#### Document segment:
+++
You can do something about those high utility bills. Help put the brakes on our country's out-of-control consumption of energy.
By JAMES DULLEY, Special to the Times
© St. Petersburg Times, published June 30, 2001
If just the thought of opening those budget-busting gas and electric bills each month this summer makes you wince, you are not alone.
Even worse than high utility bills, there are real possibilities of rolling blackouts throughout the country on hot weekday afternoons.
This unfortunate energy situation is not an evil plot by the large utility companies. We homeowners use huge amounts of electricity, and we are pushing the production capacity of the utility companies to its limits. To produce more power, the utility companies have to resort to using high-cost energy sources. This pushes up our utility bills and reduces their profits -- a lose/lose situation.
Since it takes years to build new, efficient power plants, the short-term solution is for each of us to consume less energy. Saving a kilowatt-hour of electricity by conservation is exactly the same as burning more coal or gas to produce one more hour, and it is definitely better for our environment.
+++
#### Data excerpts:
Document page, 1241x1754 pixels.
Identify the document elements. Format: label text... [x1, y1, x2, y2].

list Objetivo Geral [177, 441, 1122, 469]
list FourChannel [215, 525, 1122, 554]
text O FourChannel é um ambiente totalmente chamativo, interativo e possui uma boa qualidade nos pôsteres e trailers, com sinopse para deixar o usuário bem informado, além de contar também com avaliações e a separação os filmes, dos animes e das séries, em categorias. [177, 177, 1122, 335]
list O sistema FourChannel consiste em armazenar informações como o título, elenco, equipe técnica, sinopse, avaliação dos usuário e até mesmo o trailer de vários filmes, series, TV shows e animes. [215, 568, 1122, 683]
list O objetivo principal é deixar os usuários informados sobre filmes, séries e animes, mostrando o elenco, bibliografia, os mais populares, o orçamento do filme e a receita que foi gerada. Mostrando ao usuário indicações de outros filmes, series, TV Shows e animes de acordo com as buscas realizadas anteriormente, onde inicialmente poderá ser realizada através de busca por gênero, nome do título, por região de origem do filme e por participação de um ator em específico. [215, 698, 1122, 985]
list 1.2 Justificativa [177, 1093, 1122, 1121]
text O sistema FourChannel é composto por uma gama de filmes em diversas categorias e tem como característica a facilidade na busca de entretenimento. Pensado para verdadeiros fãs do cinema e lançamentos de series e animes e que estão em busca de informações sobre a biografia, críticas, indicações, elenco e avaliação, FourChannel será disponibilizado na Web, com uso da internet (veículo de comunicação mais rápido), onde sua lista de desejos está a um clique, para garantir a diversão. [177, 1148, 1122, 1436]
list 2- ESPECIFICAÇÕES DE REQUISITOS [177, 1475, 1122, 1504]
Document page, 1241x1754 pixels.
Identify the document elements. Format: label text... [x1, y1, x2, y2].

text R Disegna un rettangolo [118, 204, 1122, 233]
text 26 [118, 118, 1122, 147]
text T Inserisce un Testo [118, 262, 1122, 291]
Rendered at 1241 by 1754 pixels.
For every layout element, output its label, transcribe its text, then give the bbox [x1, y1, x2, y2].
+++
#### Direction 1:
Answer these about the article on energy use and utility bills:
(a) Who wrote it?
(b) At what time does it say rolling blackouts could happen?
(c) What does it say saving a kilowatt-hour through conservation is exactly the same as?
#### Direction 2:
Name every kind of energy or fuel mentioned in the article on utility bills.
#### Direction 3:
Write out everything in the utility bills article from "Since it takes" down to "for our environment.".

#### Correct result 1:
(a) James Dulley
(b) On hot weekday afternoons
(c) Burning more coal or gas to produce one more hour

#### Correct result 2:
Gas, electricity, coal

#### Correct result 3:
Since it takes years to build new, efficient power plants, the short-term solution is for each of us to consume less energy. Saving a kilowatt-hour of electricity by conservation is exactly the same as burning more coal or gas to produce one more hour, and it is definitely better for our environment.